Extend the text on Natalia Dominiak, picking up after its last sentence.

■ Exercise text:
________________

Personal information
- Born: 30 January 1998 (age 28)

Sport
- Club: ZKS Drzonków

= Natalia Dominiak =

Polish modern pentathlete

Natalia Dominiak (born 30 January 1998) is a Polish modern pentathlete and U24 European Champion (2017).

== Sports career ==
She is a national team member in modern pentathlon, representing the club ZKS Drzonków. Her first major success was winning the individual silver medal at the Junior European Championships in Prague in 2015. The following year, she made her senior World Cup debut. During the Youth European Championships in Drzonków, she won a bronze medal in the mixed relay with Daniel Ławrynowicz.

In 2017, she stood on the individual podium of the Polish Modern Pentathlon Championships for the first time. That same year, at the inaugural U24 European Championships in Drzonków, she won the individual competition and, with Marta Kobecka and Dominika Karolak, took second place in the team event. The following year at the same event, she won a bronze medal with Daniel Ławrynowicz, and in 2019, she won silver with Kamil Kasperczak.

________________

Dataset rows:

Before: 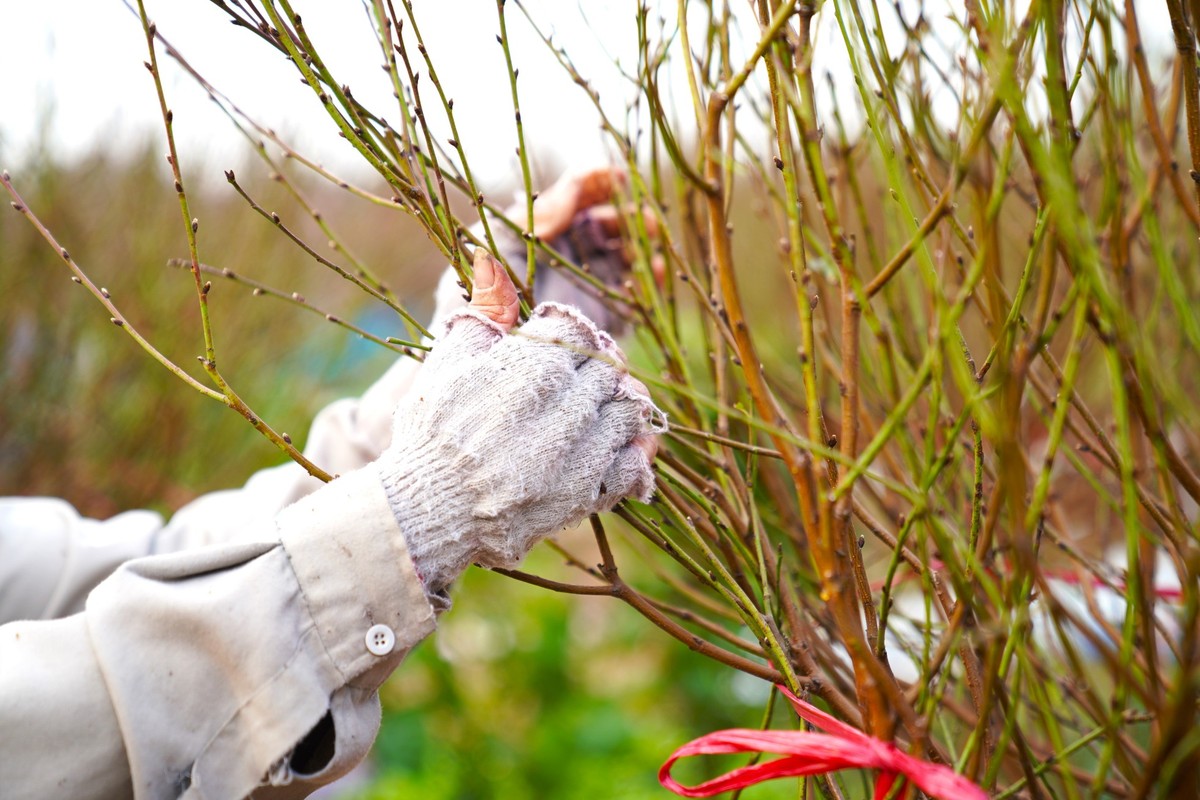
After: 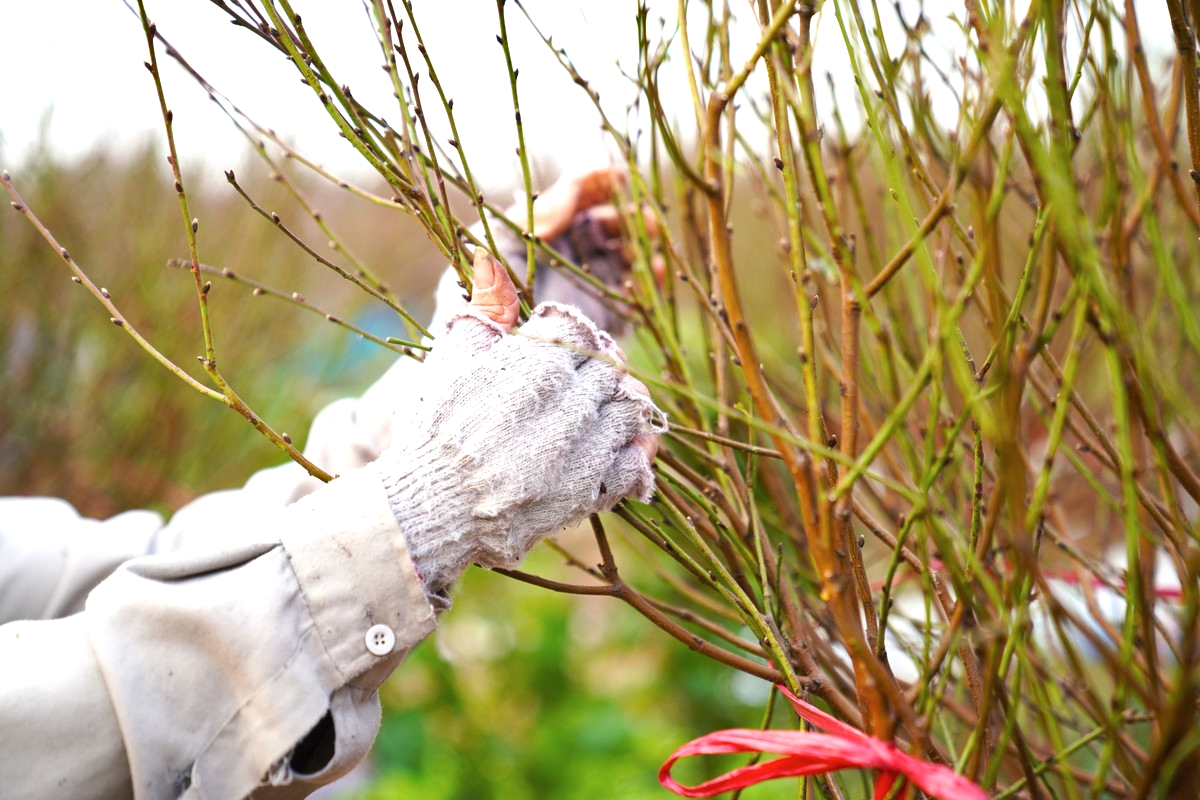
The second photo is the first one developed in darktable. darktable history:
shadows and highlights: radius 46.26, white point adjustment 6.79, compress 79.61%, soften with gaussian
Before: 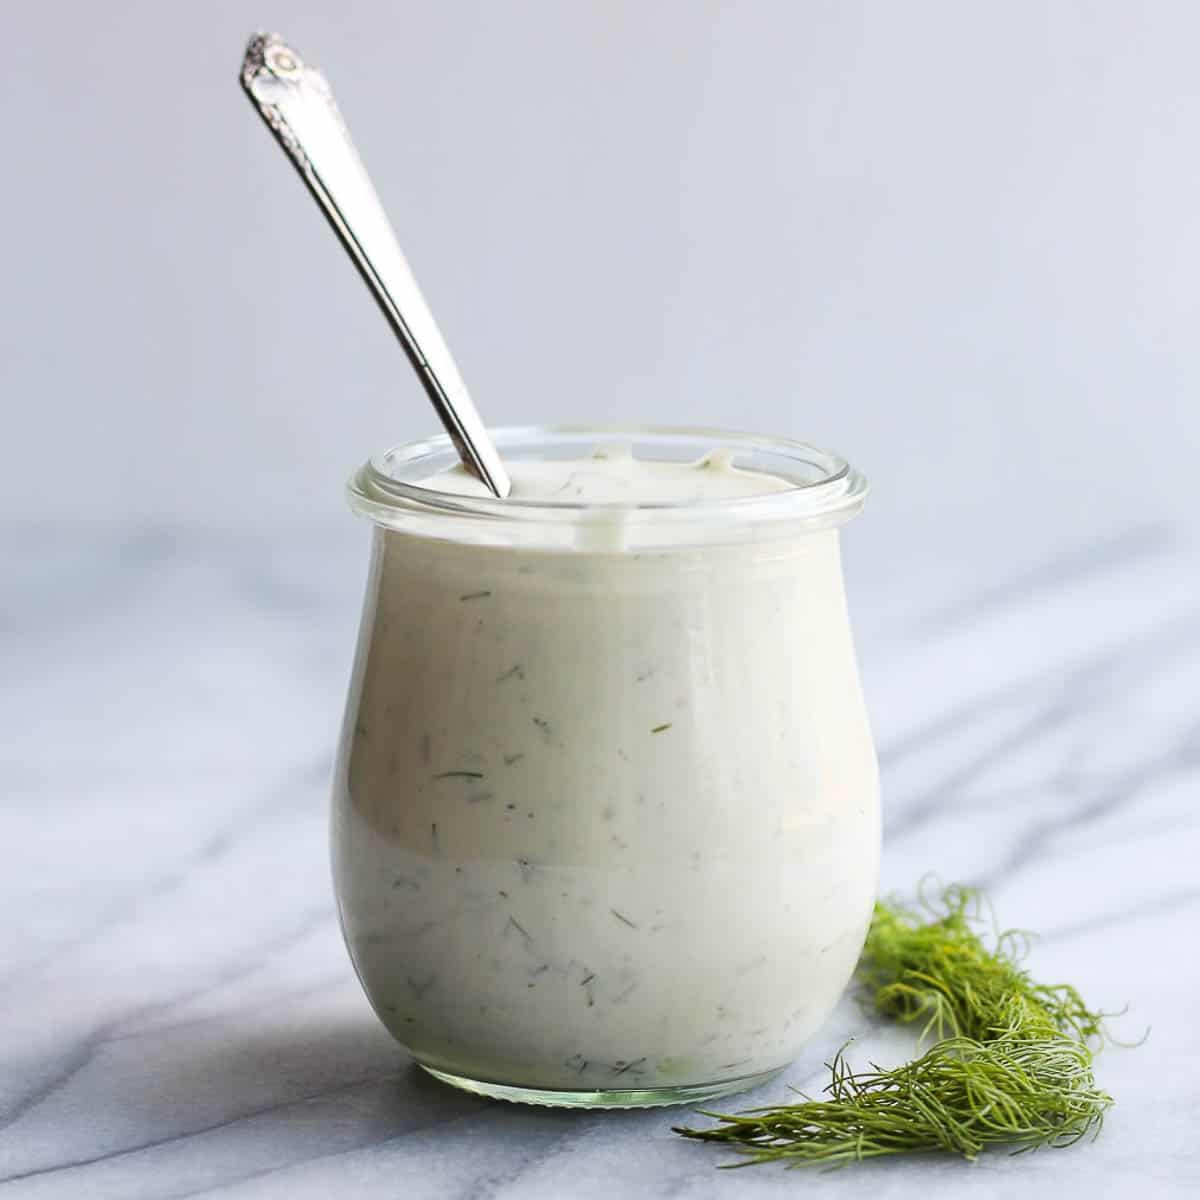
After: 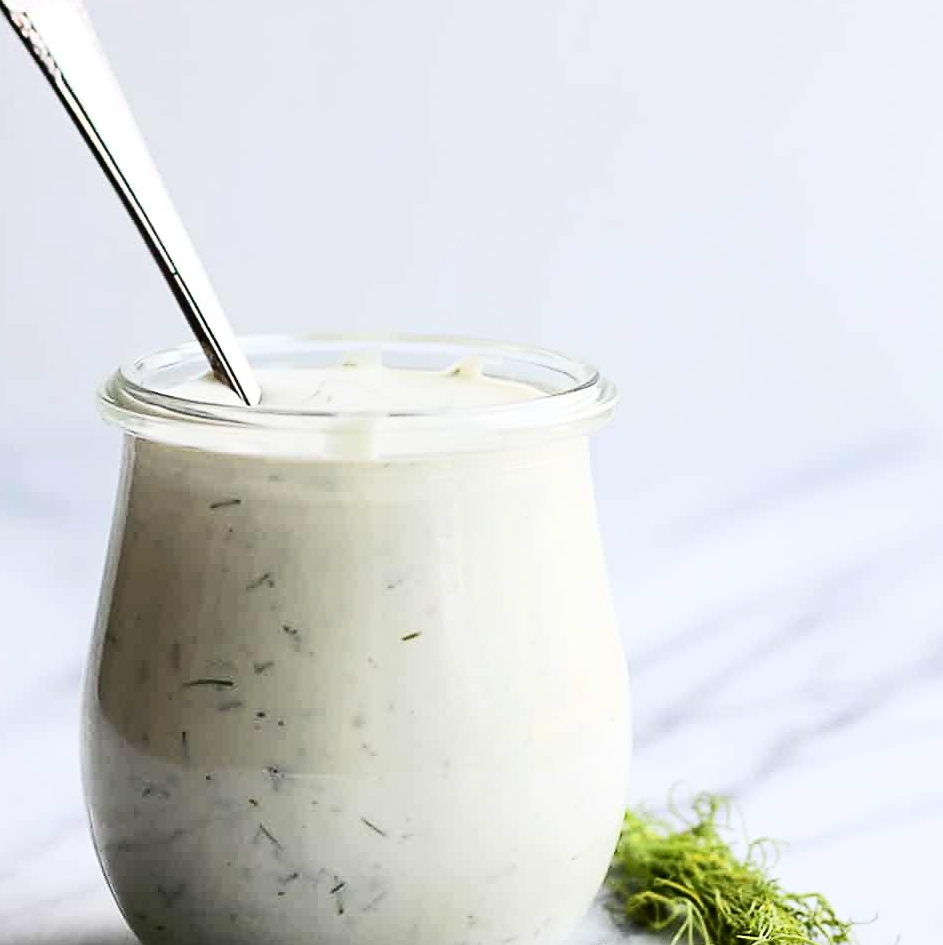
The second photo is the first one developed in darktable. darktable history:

________________

■ Your response:
She concluded the 2019 season by competing in the 2019 Military World Games in Wuhan. There, she finished 21st individually and won a bronze medal in the team event with Oktawia Nowacka and Anna Maliszewska.

In 2020, she advanced to the final of a World Cup event for the first time in Cairo, finishing in 21st place.

== Trivia ==
- She is nicknamed "Żyrafa" ("Giraffe" in English) by her friends.